Obama, Türkiye seninle gurur duyuyor

Bir devlet, sınırları içinde hâkimiyet sağlayamıyorsa, ne zaman çökeceğini, nasıl çökeceğini de bilmiyor, bilemiyor demektir. Çünkü bu durumda ülke başındakiler, ülke yönetiminin kontrolünü kaybederler, rüzgâra kapılmış gibi olayların akışına kapılıp giderler. Bu Osmanlı’nın son dönemlerinde de böyle olmuştu, öteki Arap ülkelerinin yıkılışında da. Ne yazık ki Türkiye de bu yolda birkaç yıldır, giderek hızlanan bir tempo ile ilerliyor. Sorarım size hangi konuyu Türkiye kontrol edebiliyor ki?
Bu kontrolsüzlüğü kamufle edebilmek ve gizlemek için de Erdoğan hükümeti gizli bir gündemle hareket ediyor. Gerçek gündemde dışarıdan verilen talimatlar yerine getirilirken, kullanılan ve ortalığı toz dumana boğan sahte gündemlerle de halkın dikkati başka yöne çekilebiliyor. Tabii bu duruma teksir basını da yardımcı. Bakın Amerikan gazeteleri olmasa zavallı İstanbul boyalı basını, istihbaratın kimden geldiğini öğrenemeyecekti. Uludere’de de böyle oldu, düşürülen uçağımız ve indirilen son Suriye uçağında da?
Sevgili okurum, bebek katilinin geleceği konusunda sizlere birkaç yıl önceden yazmıştım. Her şey dışarıdan yalın bir gözle bakınca o kadar açıktı ki. Tutuklanan subaylar olayı ile Kürt meselesinin aynı nedenlerle işlemde olduğunu, Türkiye’nin güneyinde federe bir Kürt devleti kurulması için çaba harcandığını ve projenin ABD’de hazırlandığını sizlere hep yazdım. Eskiden ABD, Güneydoğu’yu karıştırmak için yolladığı Adana konsolosluğu elemanlarını Dışişlerinden seçerdi. Şimdilerde öylesine pervasızlar ki asker bile konsolos olabiliyor.

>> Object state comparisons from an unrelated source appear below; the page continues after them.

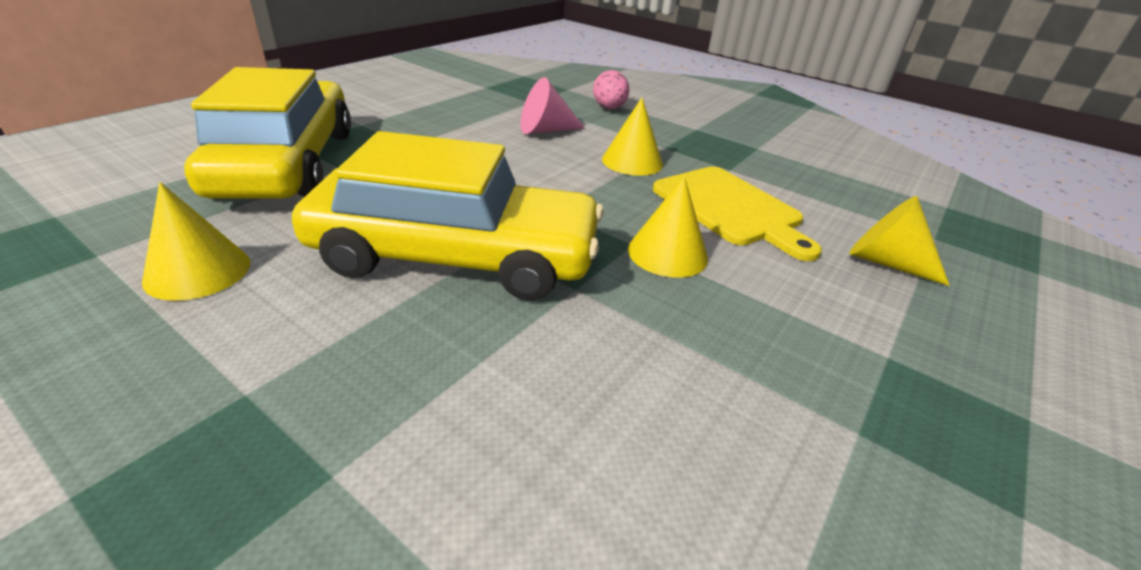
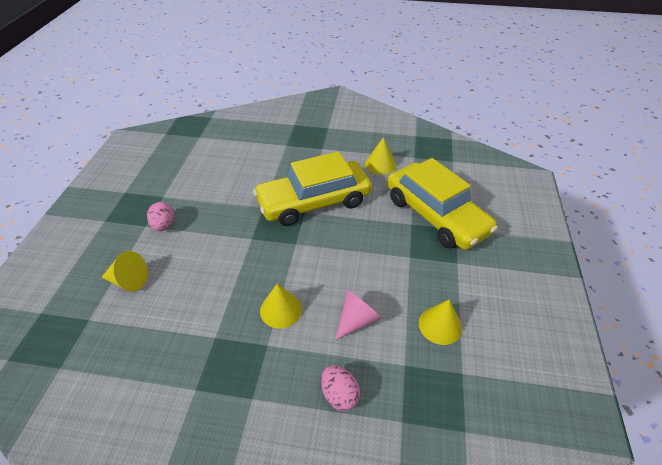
camera: 155 degrees right, 10 degrees up
yellow cone [628,176,708,278] -> yellow cone moved to [419,300,462,345]
yellow cutting board [653,166,822,261] -> none
none -> pink egg [147,202,175,231]

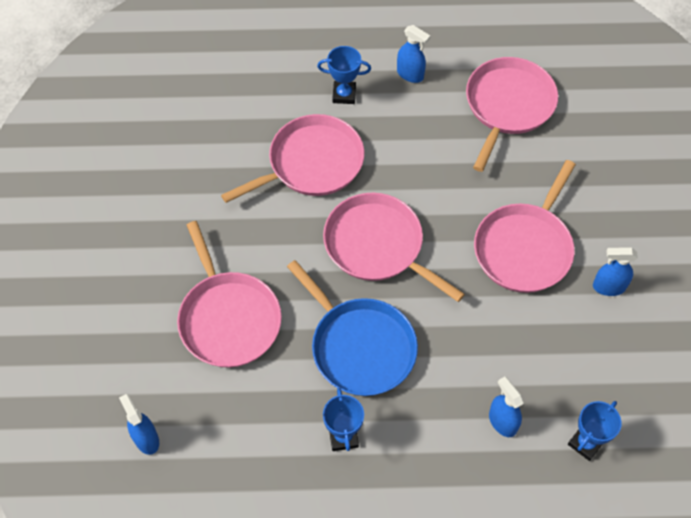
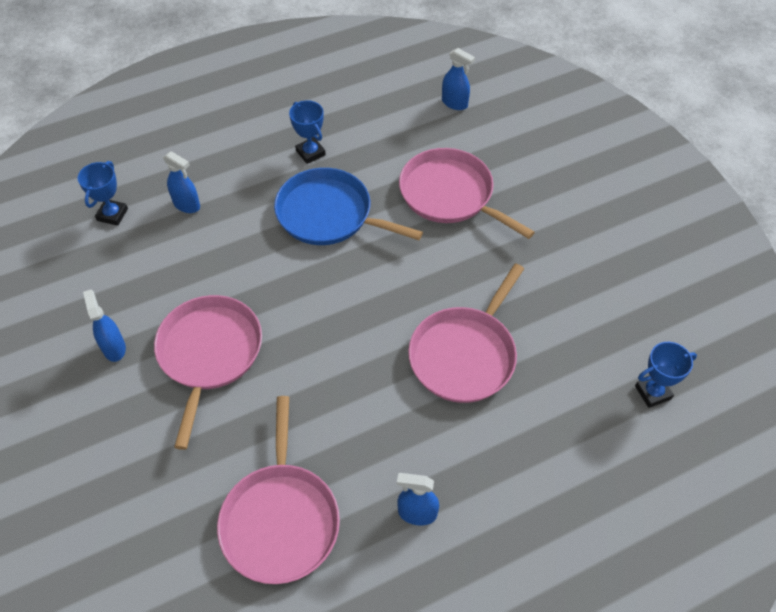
camera: 155 degrees right, 5 degrees down
blue trophy [317,46,371,104] -> blue trophy moved to [635,342,697,408]
pink pan [323,193,465,302] -> none
blue spray bottle [593,247,638,296] -> blue spray bottle turned 90 degrees counterclockwise [83,290,126,362]

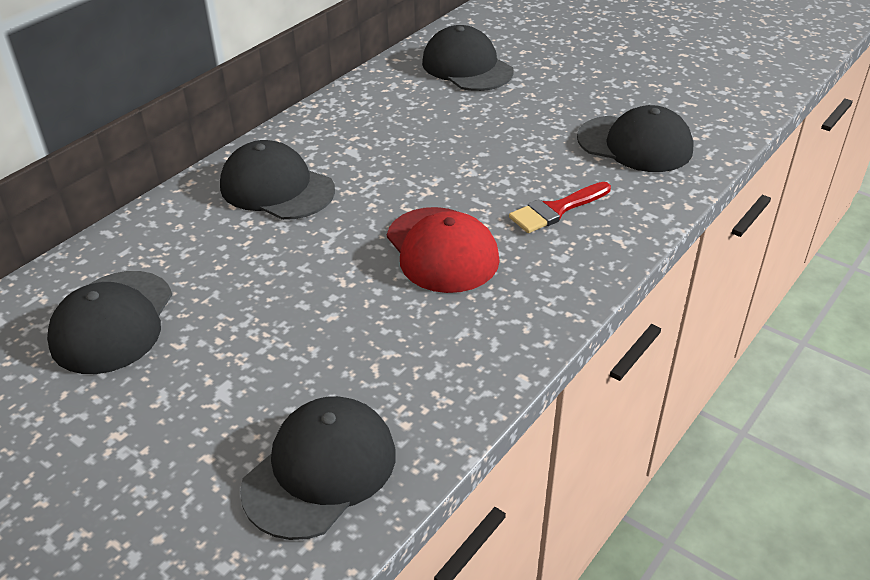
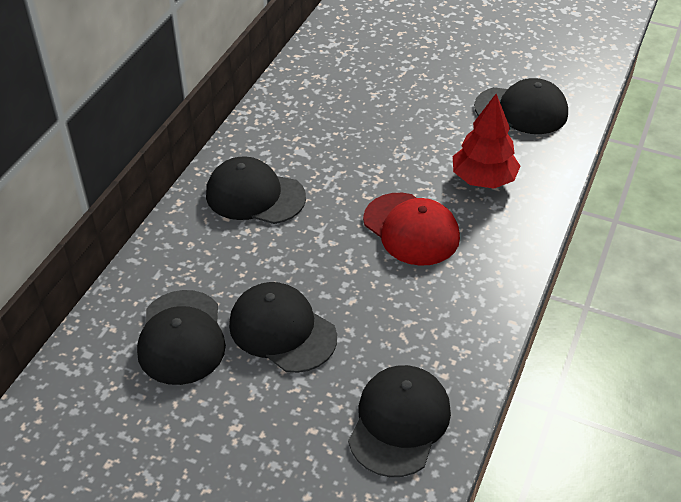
camera: 15 degrees left, 5 degrees up
black cap [422,25,514,91] -> black cap moved to [229,282,337,373]
red brush [509,182,611,233] -> red tree [453,94,520,189]

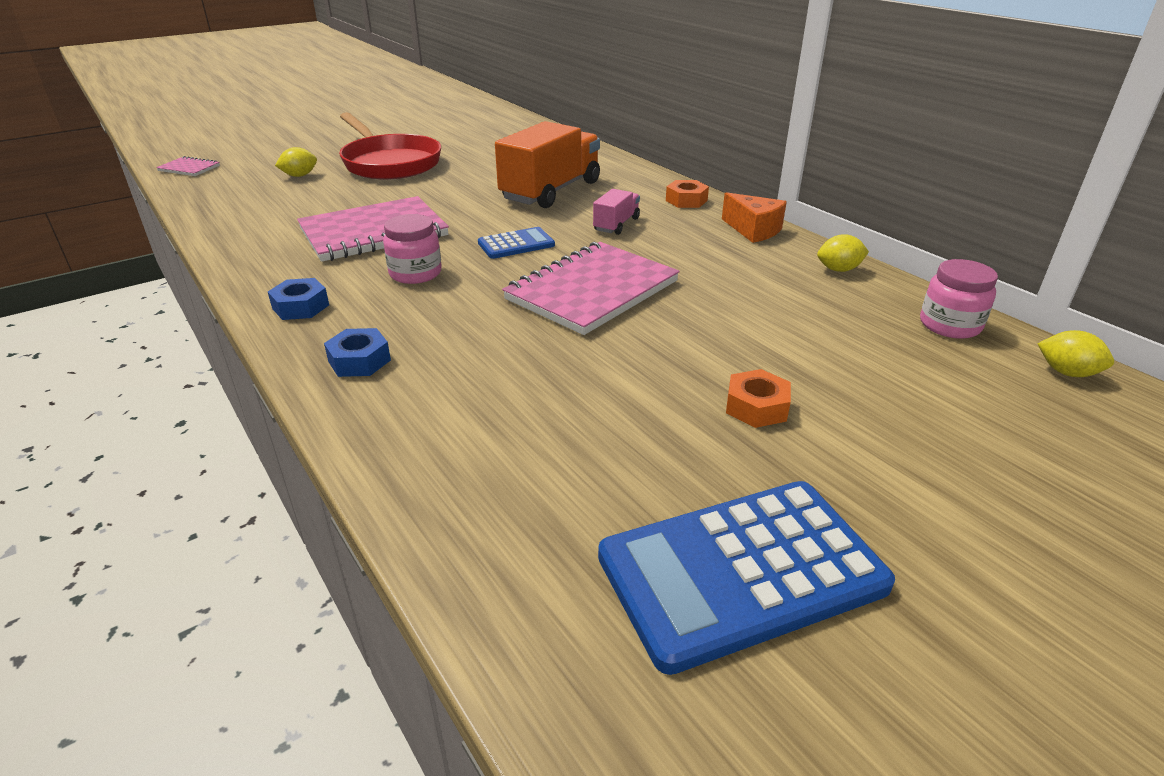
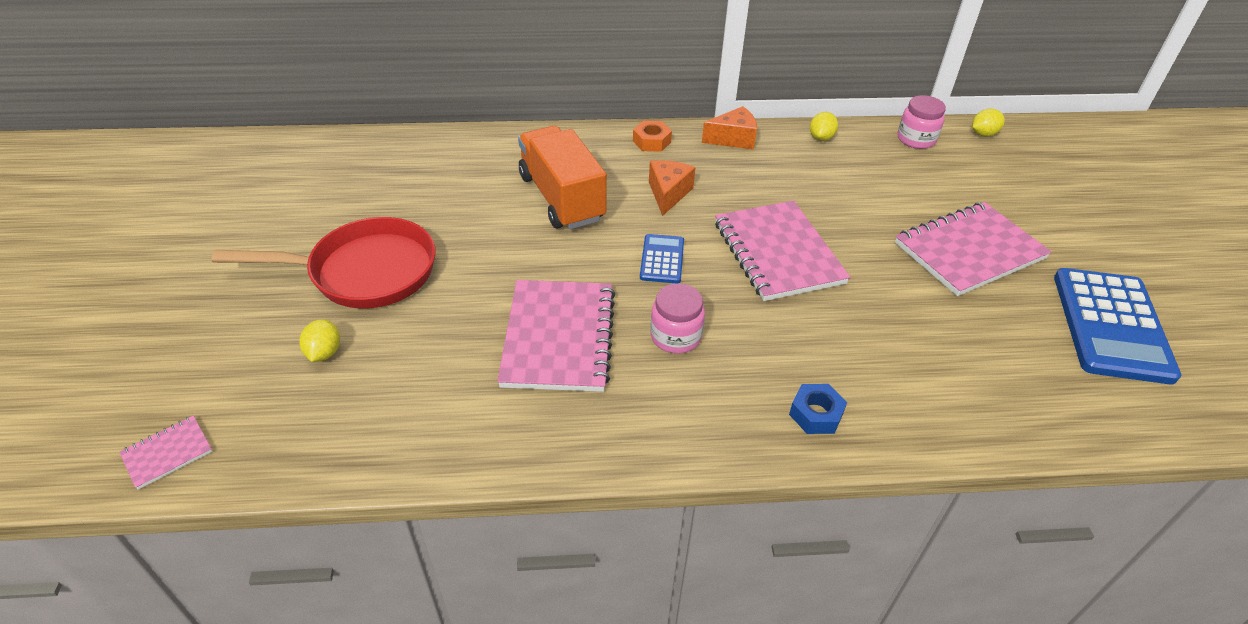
camera: 60 degrees left, 10 degrees up
blue nut [268,278,329,320] -> none
pink truck [593,189,640,235] -> orange cheese [649,160,696,216]
orange nut [726,369,791,428] -> pink notebook [895,202,1052,296]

Biliyorum o tarihlerde bunları ciddiye almadınız. Ama görüyorsunuz ki şimdilerde bu projenin önündeki tüm engeller temizleniyor, yani önü açılıyor.
İyi de siz Türk halkı olarak, tüm bunlara karşı ne yaptınız ve ne yapıyorsunuz?
Elinizden Cumhuriyet alınırken, ne yaptınız?
Ülkenin kurtarıcısı karalanırken, neden sessiz kaldınız?
Ülkenin savunucusu askerler tutuklanırken, ne yapabildiniz?
Arabalarınız yakılır, evlatlarınız öldürülürken, neden sesinizi çıkarmadınız?
Evlatlarınıza müspet ilim yerine molla eğitimi layık görülürken neden sessiz kaldınız?
Peki, 29 Ekim’de ne yapmayı planlıyorsunuz?
Tek yapabildiğiniz elinize bayrak alıp, çocuklarımızın cenazesine katılmak mı? Yoksa “şehitler ölmez vatan bölünmez” diye bağırmak mı? Ama gördüğünüz gibi sizin bağırmanız şehitlerin, her gün onar onar ölmesini ve vatanın da kilometre kilometre bölünmesini önleyemiyor. Maalesef bağırmayı çok seven sizler, bunları size yapanlar için “gurur duyduğunuzu” belirten sloganlar atabiliyorsunuz.
O kadar cehalet öne çıkarılmış durumda ki geçenlerde bir gazetede okullarda yardımcı ders kitabı olarak verilen bir dokümandan, insanlık tarihine hizmet etmiş bilim adamları, bestekâr ve sanatçılarla dalga geçen satırları okudum. Bu bile Türkiye’nin 80 yılda kat ettiği yoldan nasıl mağara çağına döndürüldüğünü kanıtlıyor.
Siz, daha önce de yazdığım gibi elinizdeki son model telefon veya kullandığınız son model otomobille çağ atladığınızı sanmayın. Bugün sizden çok daha mükemmellerini kullanan, ama kafaca tam bir taş devrini yaşayan kardeşiniz Arap ulusları var. Ve ne yazık ki onların da ne yapacağına, hangi gündemi takip edeceğine ve kimin tarafından yönetileceklerine hep başkaları karar veriyor.
Ve bir de son not sevgili okurlarım. ABD seçimleri konusundaki değerlendirmelere bayılıyorum. Obama’ya bizim basın şimdiden seçimi kaybettirdi. Kaybedebilir, ama bizimkilerin saydığı magazinel nedenlerle değil. Ama şu anda görünen, Obama’nın bu seçimi alma yolunda gittiği. Bizimkiler bağırmıyor mu “Obama, Türkiye seninle gurur duyuyor” diye?